======== TEKS PILIHAN

Ketika Ular Melawan Takdir

Minggu, 19 April 2015 - 10:12 WIB
Ketika Ular Melawan Takdir
Ketika Ular Melawan Takdir
A A A
Teater Koma mementaskan lakon Opera Ular Putih di Graha Bhakti Budaya, TIM, dari 3 hingga 19 April, hari ini. Lakon produki ke-139 yang dibesut sutradara N Riantiarno ini menghadirkan berlapis-lapis nilai. Ada nilai religi, ada nilai moral, etik dan estetik.

Dikisahkan, Phitinio-seekor ular putih-ingin berubah wujud menjadi (siluman) manusia. Motifnya, ia ingin membalas kebaikan manusia yang pernah menolongnya.

Niatnya tak mudah diwujudkan, karena para dewa dan dewi melarangnya turun ke bumi dan mengganggu manusia. Jika larangan itu dilanggar, risikonya adalah hukuman mati. Namun, niatnya untuk turun ke bumi begitu kuat, sehingga terjadi pertempuran ketika pasukan langit yang dipimpin Paduka Dewa Bahai menghalanginya. Pertarungan terhenti ketika Dewa Tinggi yang arif dan bijaksana melepaskannya.

Setibanya di bumi, Phitinio-ular putih yang berubah rupa menjadi perempuan cantik- bertemu dengan Kohanbun. Kohanbun yang bekerja sebagai asisten apoteker merupakan reinkarnasi lelaki miskin yang pernah menolongnya. Ke-duanya saling jatuh cinta. Kohanbun dan Phitinio akhirnya menikah. Mereka lalu membangun usaha apotek sendiri dan membuka praktik pengobatan gratis bagi rakyat miskin.

Atas kepedulian terhadap rakyat itulah, nama Kohanbun dan Phitinio makin populer di kalangan rakyat miskin. Kohanbun pun dikenal sebagai tabib masyhur yang bijaksana serta dermawan. Namun, kebaikan Phitinio tidak serta merta menghapus takdirnya. Label siluman tetaplah siluman yang identik dengan kejahatan. Kebaikan dan kejahatan menurut langit telah digariskan dalam porsinya masing-masing.

Phitinio pun harus menerima hukuman. Ia ditangkap dan dipenjarakan seumur hidup di dalam pagoda karena telah melanggar aturan, menyentuh bumi dan menikahi manusia. Meski dipenjara, hasratnya untuk berbuat baik tak pudar. Teater Koma, dengan didukung pemain berpengalaman, berhasil menghidupkan pesan di balik kisah ini. Lakon ini hadir di tengah konteks hukum dan sosiopolitik yang semakin kacau.

================

# KETENTUAN LATIHAN:
[a] Jawablah pertanyaan berikut berdasarkan artikel tentang lakon Opera Ular Putih.
(i) Di gedung mana Teater Koma mementaskan lakon tersebut?
(ii) Apa pekerjaan Kohanbun?
(iii) Di mana Phitinio dipenjarakan seumur hidup?
[b] Tentukan apakah setiap pernyataan berikut sesuai dengan artikel tentang lakon Opera Ular Putih, lalu sertakan kutipan dari artikel yang menjadi dasar jawaban.
(i) Lakon ini disutradarai oleh N Riantiarno.
(ii) Pertarungan terhenti karena Phitinio dikalahkan oleh pasukan langit.
(iii) Kohanbun dan Phitinio membuka praktik pengobatan gratis bagi rakyat miskin.
[c] Kutiplah bagian artikel tentang lakon Opera Ular Putih mulai dari kata-kata "Setibanya di bumi, Phitinio-ular" sampai dengan kata-kata "dalam porsinya masing-masing.".

======== ENTRI YANG TERSEDIA

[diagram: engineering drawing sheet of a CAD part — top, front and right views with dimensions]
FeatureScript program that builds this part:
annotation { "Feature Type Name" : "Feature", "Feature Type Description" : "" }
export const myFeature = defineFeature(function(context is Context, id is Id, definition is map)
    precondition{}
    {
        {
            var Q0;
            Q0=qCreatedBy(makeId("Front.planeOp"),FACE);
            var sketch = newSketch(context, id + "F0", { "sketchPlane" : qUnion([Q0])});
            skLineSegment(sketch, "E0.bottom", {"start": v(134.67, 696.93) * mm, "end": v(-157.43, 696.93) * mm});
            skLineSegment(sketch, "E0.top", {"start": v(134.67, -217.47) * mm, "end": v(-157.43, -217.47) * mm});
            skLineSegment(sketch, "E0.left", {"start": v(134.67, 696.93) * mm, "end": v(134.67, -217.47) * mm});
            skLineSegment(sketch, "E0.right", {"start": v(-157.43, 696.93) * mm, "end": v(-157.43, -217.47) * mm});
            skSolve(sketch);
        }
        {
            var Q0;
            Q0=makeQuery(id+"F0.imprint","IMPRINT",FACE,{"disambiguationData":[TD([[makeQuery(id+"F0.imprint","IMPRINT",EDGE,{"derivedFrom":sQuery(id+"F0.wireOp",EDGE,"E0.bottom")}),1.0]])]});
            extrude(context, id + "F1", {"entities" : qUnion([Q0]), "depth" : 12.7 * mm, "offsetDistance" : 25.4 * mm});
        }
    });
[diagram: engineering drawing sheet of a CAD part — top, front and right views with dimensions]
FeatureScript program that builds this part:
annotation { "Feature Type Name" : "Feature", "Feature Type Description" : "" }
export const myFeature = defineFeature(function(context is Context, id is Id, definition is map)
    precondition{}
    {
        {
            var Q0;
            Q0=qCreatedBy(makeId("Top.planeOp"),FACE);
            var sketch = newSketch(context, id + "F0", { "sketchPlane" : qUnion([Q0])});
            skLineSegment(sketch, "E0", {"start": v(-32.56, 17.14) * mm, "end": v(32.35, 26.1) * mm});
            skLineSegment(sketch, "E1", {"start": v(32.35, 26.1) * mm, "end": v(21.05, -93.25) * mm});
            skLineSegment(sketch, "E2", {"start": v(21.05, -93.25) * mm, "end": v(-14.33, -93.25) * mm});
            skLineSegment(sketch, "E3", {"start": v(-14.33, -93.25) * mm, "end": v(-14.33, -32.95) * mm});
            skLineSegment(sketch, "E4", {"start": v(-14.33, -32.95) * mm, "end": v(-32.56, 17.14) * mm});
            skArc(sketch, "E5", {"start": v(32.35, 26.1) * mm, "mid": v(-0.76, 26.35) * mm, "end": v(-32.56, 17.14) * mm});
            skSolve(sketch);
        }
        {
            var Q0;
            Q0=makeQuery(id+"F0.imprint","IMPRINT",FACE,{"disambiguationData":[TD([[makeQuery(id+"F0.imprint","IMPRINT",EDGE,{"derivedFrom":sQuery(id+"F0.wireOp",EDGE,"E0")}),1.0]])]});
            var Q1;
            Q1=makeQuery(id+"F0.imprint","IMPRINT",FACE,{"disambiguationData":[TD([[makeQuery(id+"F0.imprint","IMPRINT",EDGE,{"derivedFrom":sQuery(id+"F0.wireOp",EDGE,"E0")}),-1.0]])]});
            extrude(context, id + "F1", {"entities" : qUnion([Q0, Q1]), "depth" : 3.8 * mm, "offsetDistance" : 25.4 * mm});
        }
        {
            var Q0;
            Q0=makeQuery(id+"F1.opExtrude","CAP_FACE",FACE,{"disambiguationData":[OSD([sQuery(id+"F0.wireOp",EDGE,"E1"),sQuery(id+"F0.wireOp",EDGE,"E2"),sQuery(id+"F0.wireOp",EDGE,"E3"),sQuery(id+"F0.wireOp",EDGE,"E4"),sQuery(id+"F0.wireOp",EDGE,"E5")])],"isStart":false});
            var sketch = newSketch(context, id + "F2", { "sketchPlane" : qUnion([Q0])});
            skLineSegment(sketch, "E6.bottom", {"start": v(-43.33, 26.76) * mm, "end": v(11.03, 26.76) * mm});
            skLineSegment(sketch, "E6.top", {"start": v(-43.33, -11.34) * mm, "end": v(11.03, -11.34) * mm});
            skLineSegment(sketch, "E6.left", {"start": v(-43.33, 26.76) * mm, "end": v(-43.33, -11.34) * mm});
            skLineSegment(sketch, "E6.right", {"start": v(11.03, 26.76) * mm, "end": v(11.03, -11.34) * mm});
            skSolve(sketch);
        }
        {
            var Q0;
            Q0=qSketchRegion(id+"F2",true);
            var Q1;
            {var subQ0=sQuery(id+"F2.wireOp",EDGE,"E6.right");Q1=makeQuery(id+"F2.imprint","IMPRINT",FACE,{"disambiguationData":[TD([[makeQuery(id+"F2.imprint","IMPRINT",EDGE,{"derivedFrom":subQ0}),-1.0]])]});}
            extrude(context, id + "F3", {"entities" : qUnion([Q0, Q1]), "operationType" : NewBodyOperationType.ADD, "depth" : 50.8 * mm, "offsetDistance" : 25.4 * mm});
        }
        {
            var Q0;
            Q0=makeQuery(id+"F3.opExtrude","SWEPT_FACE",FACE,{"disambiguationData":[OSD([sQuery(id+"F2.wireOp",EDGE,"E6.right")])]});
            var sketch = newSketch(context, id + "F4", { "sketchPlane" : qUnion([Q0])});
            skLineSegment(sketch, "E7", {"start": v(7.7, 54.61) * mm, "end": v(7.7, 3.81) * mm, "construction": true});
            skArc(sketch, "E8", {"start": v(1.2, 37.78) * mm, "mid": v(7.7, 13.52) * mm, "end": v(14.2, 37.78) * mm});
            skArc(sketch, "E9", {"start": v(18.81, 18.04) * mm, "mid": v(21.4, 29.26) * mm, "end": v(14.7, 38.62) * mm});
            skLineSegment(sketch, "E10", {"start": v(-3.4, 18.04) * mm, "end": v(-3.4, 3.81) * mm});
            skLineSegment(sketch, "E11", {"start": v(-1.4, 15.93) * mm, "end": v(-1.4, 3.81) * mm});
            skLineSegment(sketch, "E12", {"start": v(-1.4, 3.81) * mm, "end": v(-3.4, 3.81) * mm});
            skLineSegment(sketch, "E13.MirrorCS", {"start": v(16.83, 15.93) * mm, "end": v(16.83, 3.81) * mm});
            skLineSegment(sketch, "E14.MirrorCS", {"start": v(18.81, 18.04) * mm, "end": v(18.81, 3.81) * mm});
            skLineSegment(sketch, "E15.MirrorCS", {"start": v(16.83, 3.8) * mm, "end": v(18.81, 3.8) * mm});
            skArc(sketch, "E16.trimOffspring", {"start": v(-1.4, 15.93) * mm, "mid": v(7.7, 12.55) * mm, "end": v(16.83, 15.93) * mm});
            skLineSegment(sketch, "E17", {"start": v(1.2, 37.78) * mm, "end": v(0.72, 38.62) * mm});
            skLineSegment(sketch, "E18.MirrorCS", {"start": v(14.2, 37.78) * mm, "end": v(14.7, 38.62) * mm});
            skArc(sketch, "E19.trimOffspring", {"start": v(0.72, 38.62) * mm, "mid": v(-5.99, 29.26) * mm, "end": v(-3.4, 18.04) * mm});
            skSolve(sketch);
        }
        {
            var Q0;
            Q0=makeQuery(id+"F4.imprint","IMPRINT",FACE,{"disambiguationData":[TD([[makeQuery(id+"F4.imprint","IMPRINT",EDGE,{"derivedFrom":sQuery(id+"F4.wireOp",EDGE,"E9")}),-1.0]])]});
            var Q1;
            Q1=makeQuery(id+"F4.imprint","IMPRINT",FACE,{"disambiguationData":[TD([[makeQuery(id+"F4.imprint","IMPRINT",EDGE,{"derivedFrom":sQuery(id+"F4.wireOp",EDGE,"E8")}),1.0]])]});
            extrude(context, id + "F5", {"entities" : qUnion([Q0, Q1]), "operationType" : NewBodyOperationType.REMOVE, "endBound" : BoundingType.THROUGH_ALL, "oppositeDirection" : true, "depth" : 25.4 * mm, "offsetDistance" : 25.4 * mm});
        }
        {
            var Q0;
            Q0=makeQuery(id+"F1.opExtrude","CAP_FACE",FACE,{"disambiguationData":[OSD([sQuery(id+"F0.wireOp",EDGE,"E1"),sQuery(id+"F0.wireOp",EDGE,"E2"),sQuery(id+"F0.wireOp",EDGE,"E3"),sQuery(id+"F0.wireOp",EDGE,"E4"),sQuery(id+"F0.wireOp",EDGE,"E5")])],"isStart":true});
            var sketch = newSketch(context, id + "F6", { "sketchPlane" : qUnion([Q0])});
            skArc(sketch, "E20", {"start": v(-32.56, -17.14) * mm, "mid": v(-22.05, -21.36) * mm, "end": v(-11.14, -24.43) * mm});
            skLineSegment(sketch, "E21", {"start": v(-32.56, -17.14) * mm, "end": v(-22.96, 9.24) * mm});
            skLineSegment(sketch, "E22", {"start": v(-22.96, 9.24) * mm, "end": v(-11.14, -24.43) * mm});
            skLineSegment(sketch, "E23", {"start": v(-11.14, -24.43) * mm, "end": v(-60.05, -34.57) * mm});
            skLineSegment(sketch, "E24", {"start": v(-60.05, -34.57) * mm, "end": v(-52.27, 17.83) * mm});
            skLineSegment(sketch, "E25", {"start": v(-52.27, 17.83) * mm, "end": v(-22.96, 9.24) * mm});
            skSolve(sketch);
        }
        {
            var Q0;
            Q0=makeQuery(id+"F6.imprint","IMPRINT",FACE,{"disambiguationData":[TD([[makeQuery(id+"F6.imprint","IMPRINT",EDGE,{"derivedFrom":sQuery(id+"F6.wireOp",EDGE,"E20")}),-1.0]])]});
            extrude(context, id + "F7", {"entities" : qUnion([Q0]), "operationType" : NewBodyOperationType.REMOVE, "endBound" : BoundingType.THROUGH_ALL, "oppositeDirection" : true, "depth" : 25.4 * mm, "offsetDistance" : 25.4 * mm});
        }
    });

================

# JAWABAN BENAR:
[a]
(i) Di Graha Bhakti Budaya, TIM.
(ii) Asisten apoteker.
(iii) Di dalam pagoda.

[b]
(i) Ya: "yang dibesut sutradara N Riantiarno"
(ii) Tidak: "Pertarungan terhenti ketika Dewa Tinggi yang arif dan bijaksana melepaskannya."
(iii) Ya: "membuka praktik pengobatan gratis bagi rakyat miskin"

[c]
Setibanya di bumi, Phitinio-ular putih yang berubah rupa menjadi perempuan cantik- bertemu dengan Kohanbun. Kohanbun yang bekerja sebagai asisten apoteker merupakan reinkarnasi lelaki miskin yang pernah menolongnya. Ke-duanya saling jatuh cinta. Kohanbun dan Phitinio akhirnya menikah. Mereka lalu membangun usaha apotek sendiri dan membuka praktik pengobatan gratis bagi rakyat miskin.

Atas kepedulian terhadap rakyat itulah, nama Kohanbun dan Phitinio makin populer di kalangan rakyat miskin. Kohanbun pun dikenal sebagai tabib masyhur yang bijaksana serta dermawan. Namun, kebaikan Phitinio tidak serta merta menghapus takdirnya. Label siluman tetaplah siluman yang identik dengan kejahatan. Kebaikan dan kejahatan menurut langit telah digariskan dalam porsinya masing-masing.